ARCHIVE

  • Last modified 1660 days ago (Oct. 10, 2019)

MORE

MEMORIES IN FOCUS: The unsung hero of Marion's Central Park years ago

MARION HISTORICAL MUSEUM PHOTO

This lean-to at Washington (now Roosevelt) and Denver Sts. was probably Marion's first greenhouse — a part-time business operated by pioneering Record printing foreman Dan Lindsay, whose experience with landscaping helped transform Marion's Central Park into what it is today.

Marion’s history is replete with honored names whose contributions are almost mythic in nature. However, as often happens with mythic tales, true heroes’ names can be forgotten.
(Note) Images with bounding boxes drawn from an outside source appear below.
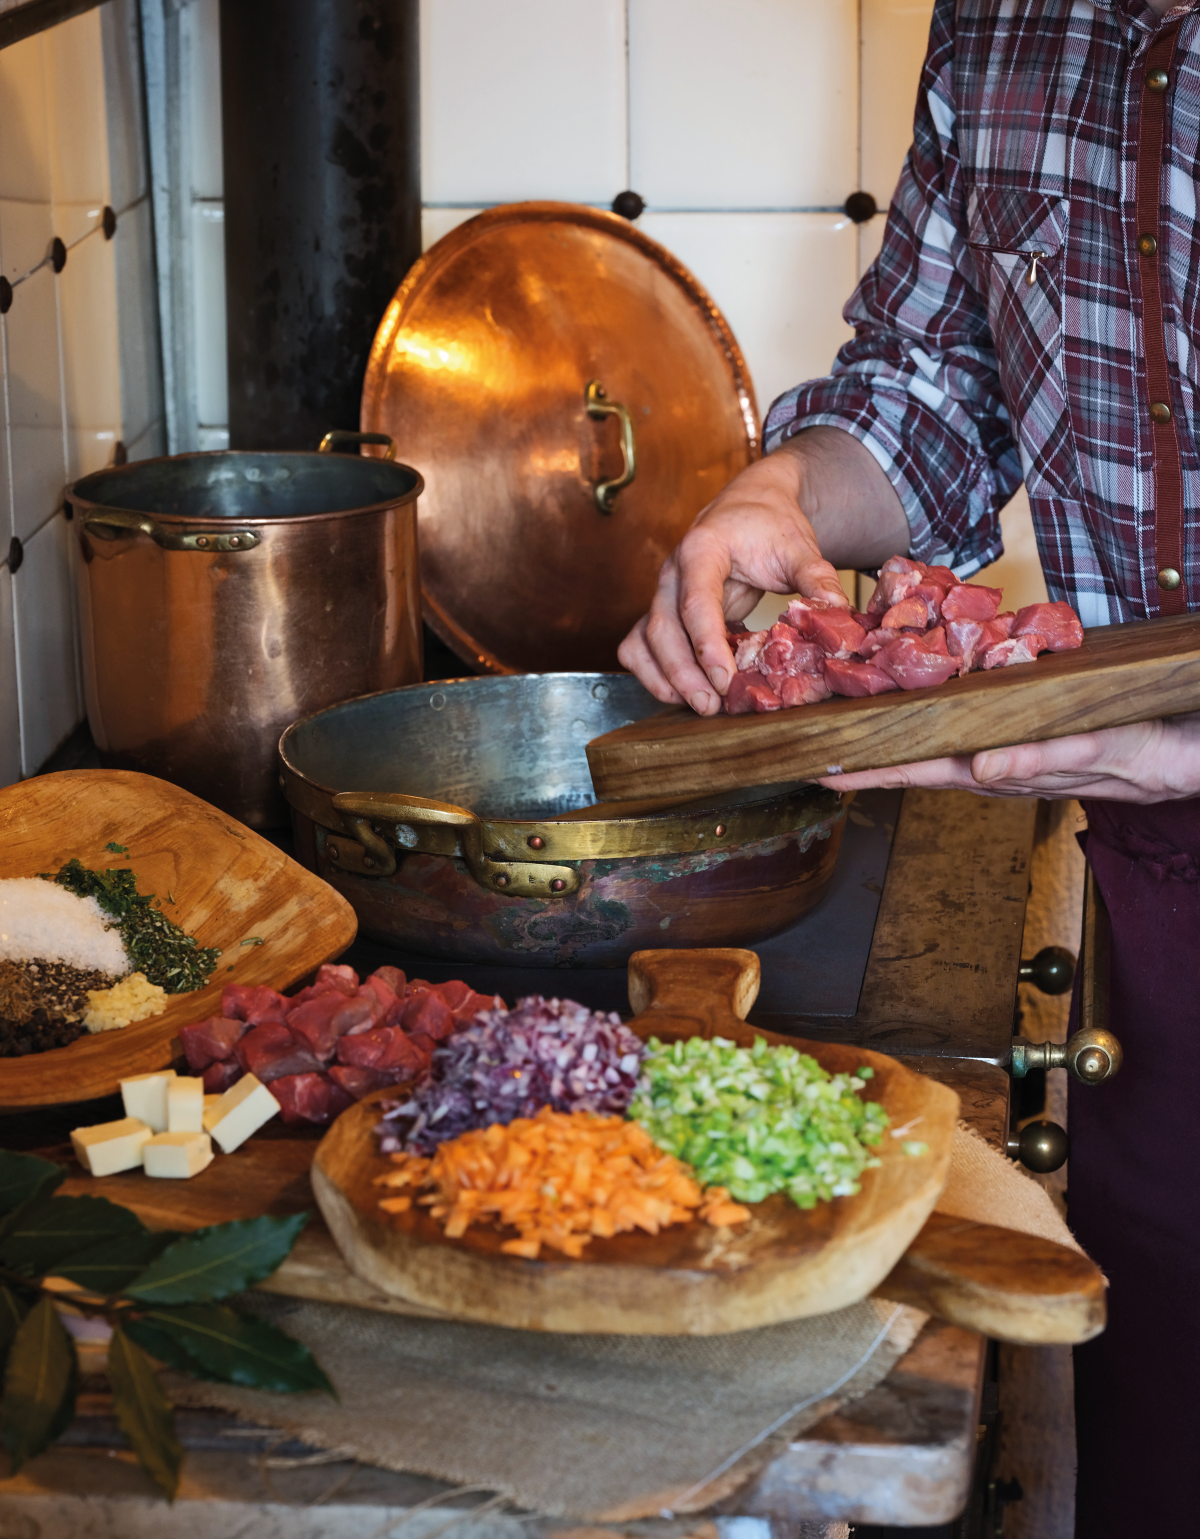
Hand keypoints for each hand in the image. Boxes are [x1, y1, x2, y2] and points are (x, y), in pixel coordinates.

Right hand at [618, 428, 907, 716]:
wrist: (749, 508)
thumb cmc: (770, 526)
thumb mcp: (799, 548)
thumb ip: (818, 581)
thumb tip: (837, 616)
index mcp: (703, 549)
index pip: (696, 601)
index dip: (707, 644)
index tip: (725, 679)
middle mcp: (673, 571)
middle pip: (662, 627)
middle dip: (683, 672)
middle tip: (711, 705)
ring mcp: (662, 592)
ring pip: (645, 640)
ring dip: (665, 677)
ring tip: (700, 705)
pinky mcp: (663, 610)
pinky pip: (640, 645)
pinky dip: (653, 672)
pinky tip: (681, 692)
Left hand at [816, 714, 1199, 802]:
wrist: (1192, 750)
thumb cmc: (1152, 751)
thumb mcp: (1101, 750)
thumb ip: (1041, 760)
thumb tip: (982, 767)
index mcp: (1009, 769)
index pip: (925, 770)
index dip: (872, 770)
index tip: (823, 769)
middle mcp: (1000, 762)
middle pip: (918, 758)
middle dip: (866, 753)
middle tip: (812, 744)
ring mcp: (1012, 747)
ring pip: (939, 743)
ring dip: (894, 734)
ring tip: (848, 721)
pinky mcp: (1030, 727)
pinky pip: (970, 721)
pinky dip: (937, 712)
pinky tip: (918, 700)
Take, for example, the origin of the Marion’s signature feature, Central Park.

Site of the first encampment in 1860 by pioneering members of the Billings, Griffith, and Shreve families, it was preserved as largely undeveloped land for many years by Levi Billings (1835-1898), who had joined his uncle’s family here in 1864.

Kept as a mostly vacant public space, albeit with a still-existing fountain and fish pond added in 1884, the land was retained by Billings for nearly 30 years.

Then, in 1894, at the repeated urging of Record editor and later governor E.W. Hoch (1849-1925), Levi sold the land to the city for the relatively meager sum of $1,000 (less than $30,000 in today’s buying power).

To most people steeped in Marion lore, that’s the end of the park’s origin legend. In fact, it’s only the beginning.

The park as we know it today owes much of its legacy to another man, Dan Lindsay (1854-1915).

Lindsay and Hoch had started out together at the frighteningly named Transylvania printing office in Lexington, Kentucky, where Hoch was a journeyman and Lindsay his apprentice.

After Hoch moved to Marion County and purchased the Marion County Record, he urged Lindsay to relocate here and serve as foreman of what was at the time the Record’s poorly equipped printing department.

Starting in 1876, Lindsay held the position for the 31 years as the Record developed a deserved reputation for what Hoch termed “typographic beauty.”

Lindsay wasn’t just a printer, however. Like Hoch, he became active in local politics, serving as city clerk, city councilman, mayor, and — importantly — park commissioner, starting soon after the city purchased from Billings what had been little more than a wilderness area.

“As park commissioner, Mr. Lindsay made our park a veritable thing of beauty at a time when the town was not as appreciative as now of things aesthetic,” Hoch wrote upon Lindsay’s death in 1915, “and we owe much of the park’s present attractiveness to this pioneer with a vision.”

Part of that vision included gardens. Lindsay was the perfect man for the job.

Although printing was his vocation, in his spare time he also operated what probably was Marion’s first greenhouse.

Working out of a lean-to at his 1880 home — the town’s first brick home, since demolished, at Washington (now Roosevelt) and Denver Sts. — he advertised flowers, plants, bulbs, and other landscaping features in the Record.

As a public offshoot of his home-based business, he served until well into the 1900s both as park commissioner and city clerk.

For a salary of just $16.33 a month (about $500 in today’s buying power), he transformed the park into something other than just a wilderness.

Under his watch, carefully groomed flower beds, now mainly filled in, were installed to flank and adorn the old fountain and fish pond.

In 1907, with Hoch beginning his second term as Kansas governor, hard times struck both the Record (which after Hoch’s tenure merged with the rival Headlight) and Lindsay (who after a sheriff’s sale of his property moved to Wichita to take a better paying job at a printing plant there).

He died eight years later of pernicious anemia. Despite having a family of eight children, five of whom survived to adulthood, his legacy in the community was largely forgotten, overshadowed by the larger-than-life figures of Hoch, Billings, and later park advocates, like Mayor Charley Brooker (1853-1954), whose name has now been added to the park’s.

Yet without Lindsay’s vision to improve natural aesthetics, the park might not have become much more than a semi-cleared area that, prior to his tenure, was in the news mainly when it was overgrown with weeds and littered with trash.